* _Exercise prompt_:
Return every line from the records below that has the word "Comparison".

(Extracted records)
□ □ □ □

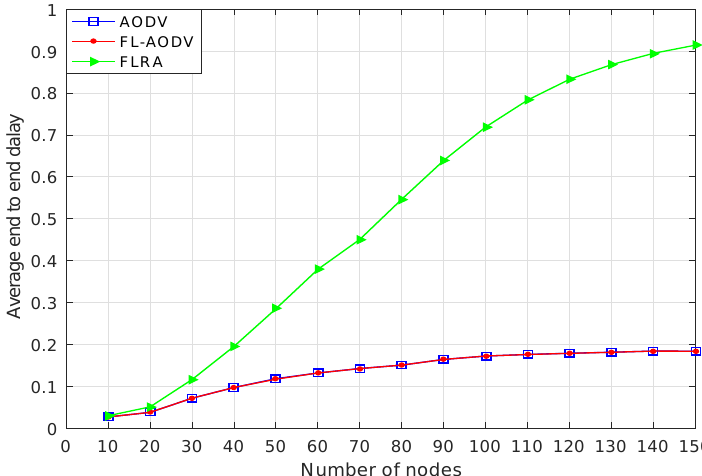
Figure 10. Comparison of average end-to-end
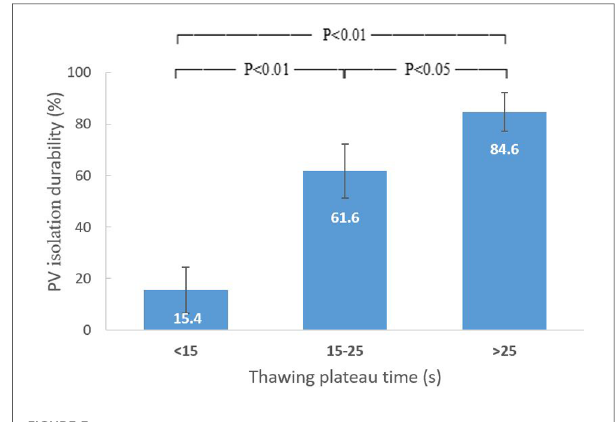
FIGURE 3 Relation between thawing plateau time and durability of PV isolation.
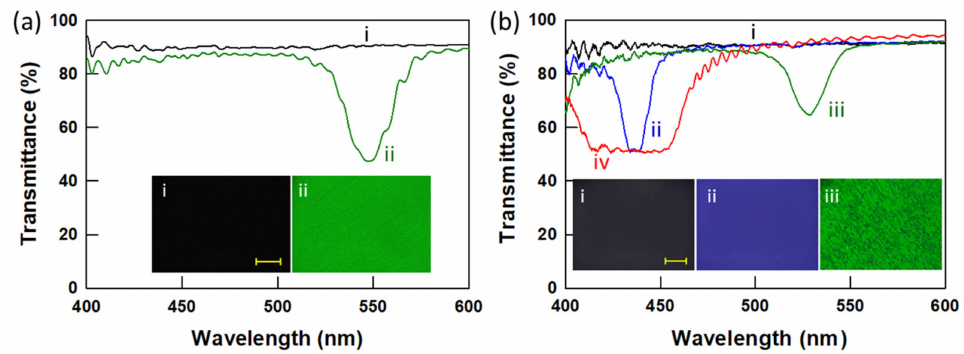
Figure 3. Transmission spectra and POM images of ( a ) BPLC-4 at ( i ) 36.5 ◦ C (isotropic) and ( ii ) 25 ◦ C (BP-I) and ( b ) BPLC-4-C6M at ( i ) 48 ◦ C (isotropic), ( ii ) 46 ◦ C (BP-II), ( iii ) 42 ◦ C (BP-I), ( iv ) 24 ◦ C (CLC). Both samples were prepared in an aligned planar cell. BPLC-4 contains 5 wt% SL04151, 4 wt% PETA, 4 wt% R1011, 21 wt% R811 and 66 wt% E7. BPLC-4-C6M contains 5 wt% SL04151, 4 wt% C6M, 4 wt% R1011, 21 wt% R811 and 66 wt% E7. Scale bar in the POM image is 200 µ m. Cells of 11.3 µ m thickness were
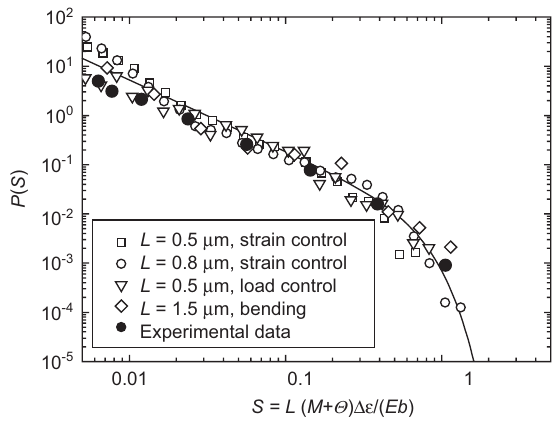
Figure 11 Comparison of the statistics of strain burst sizes in microcompression and microbending simulations and in micropillar compression experiments [25]. Full line, Fit according to Eq.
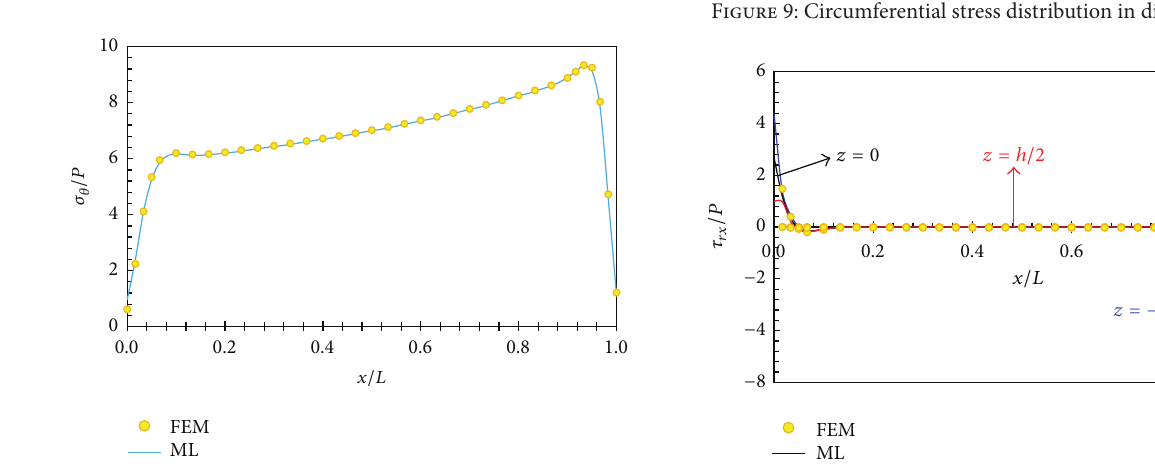
Figure 7: Circumferential stress distribution in middle layer.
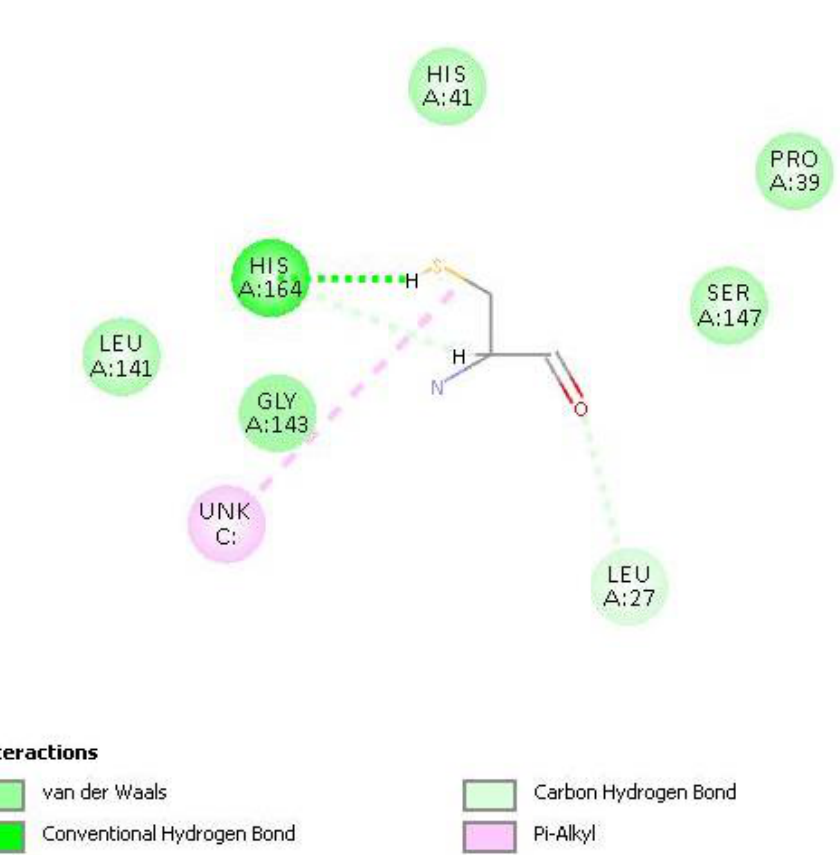
Figure 17. 2D interactions after dynamic cascade of Cys145 shows H-bond to O(His164), suggesting SH cleavage.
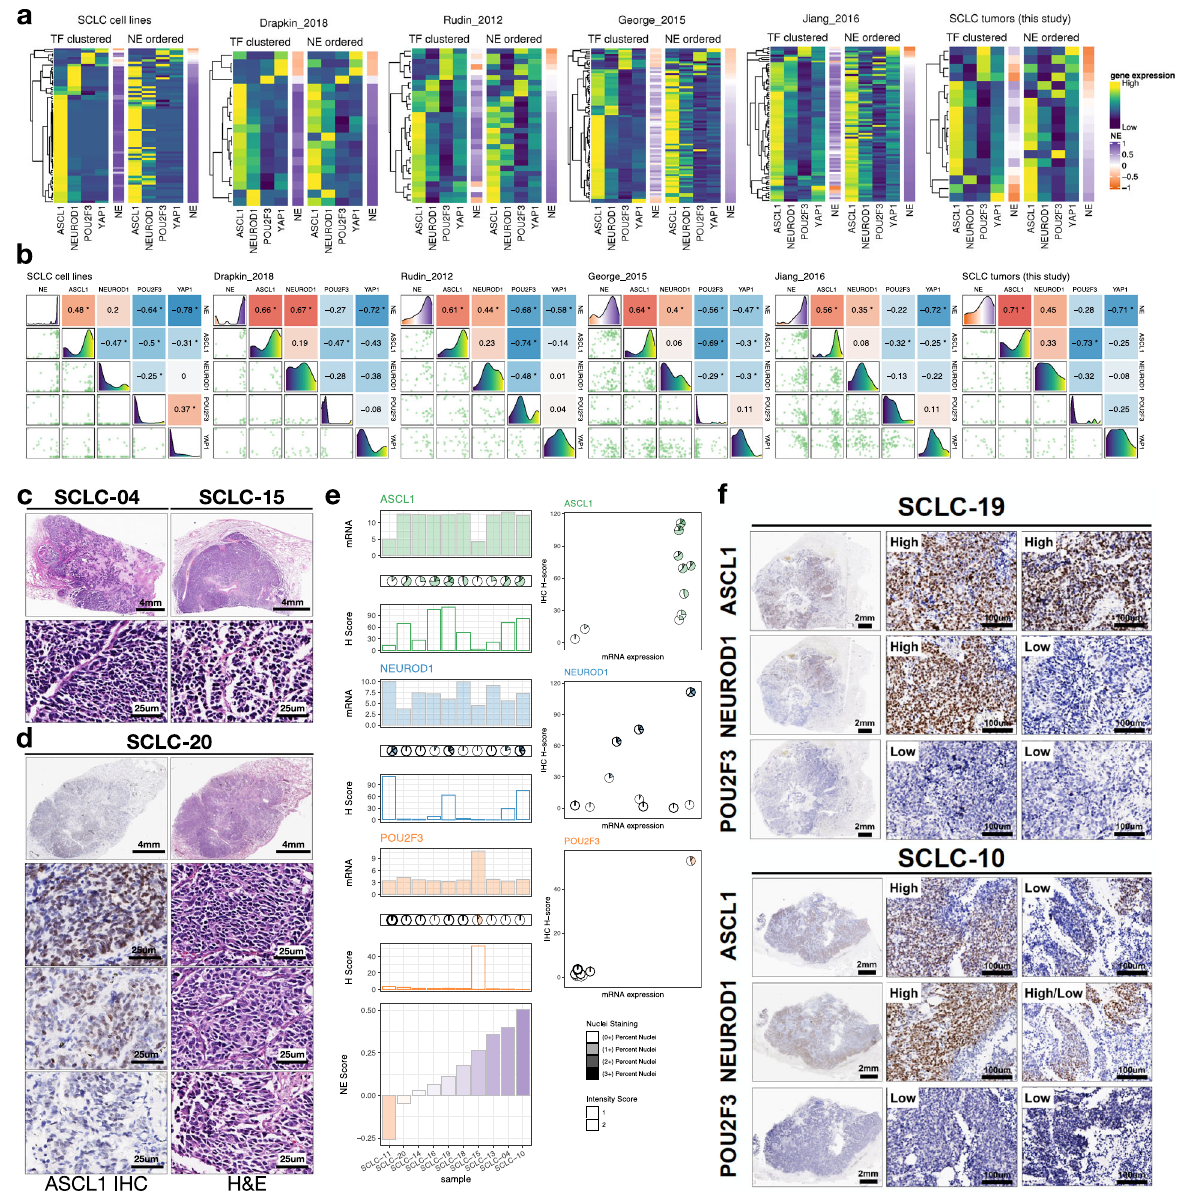
Fig. 1 NE score and SCLC molecular subtypes. a Heatmaps visualizing relative expression of molecular subtype-speci fi c TFs and NE scores. Two heatmaps were generated for each study, with one ordered by complete linkage hierarchical clustering of TFs and the other ordered by NE scores. Gene expression was z -score standardized for each sample. b Pairs plot for NE scores and molecular subtype-speci fi c TFs. Lower left panels are scatter plots showing a pairwise relationship between variables, diagonal panels are density plots showing the distribution of each variable and upper right panels are correlation coef fi cients from pairwise Pearson correlation. Refer to the top or right of each 5 × 5 matrix for subplot x or y axis variable labels. For example, for each data set, the fi rst subplot on the top row shows the distribution of NE scores from that data set, the scatterplot below it shows the relationship between NE score ( x axis value) and ASCL1 expression ( y axis value), and the Pearson correlation coef fi cient between NE score and ASCL1 expression is provided in the second cell of the top row. * p -value < 0.05. Note that in all studies: most samples have positive NE score; under TF-based classi fi cation, ASCL1 + subtype dominates; NE scores positively correlate with ASCL1 and NEUROD1 but negatively correlate with POU2F3 and YAP1 expression. c H&E staining of two high NE-score SCLC tumor samples showing classic SCLC morphology with dark nuclei, scant cytoplasm, and inconspicuous nucleoli. d ASCL1 IHC staining and H&E staining of a low NE-score SCLC tumor, showing variable morphology at different selected areas, where ASCL1-low areas appear to be more variant- like. e Quanti fi cations of TF expression from IHC staining or microarray pro fi ling, samples are ordered by increasing NE scores. f IHC of ASCL1, NEUROD1, and POU2F3 in two tumors that express both ASCL1 and NEUROD1. Two areas per tumor were selected for showing intratumoral heterogeneity in ASCL1 and NEUROD1 expression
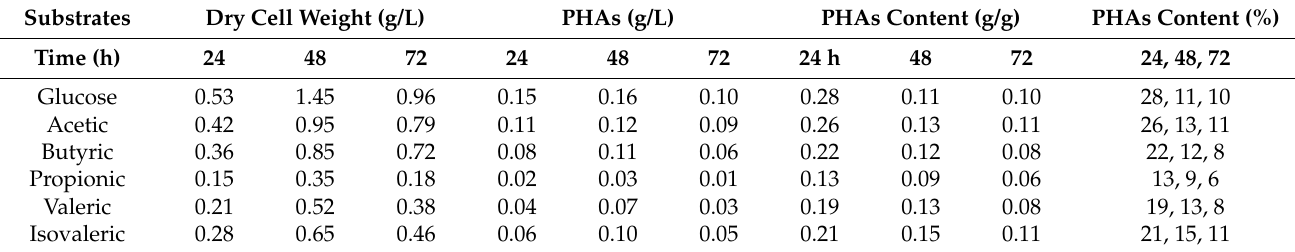
Table 1. Dry cell weight and PHAs accumulation by P. oleovorans in synthetic VFAs media.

□ □ □ □

* _Task response_:
Figure 10. Comparison of average end-to-end
Figure 11 Comparison of the statistics of strain burst sizes in microcompression and microbending simulations and in micropillar compression experiments [25]. Full line, Fit according to Eq.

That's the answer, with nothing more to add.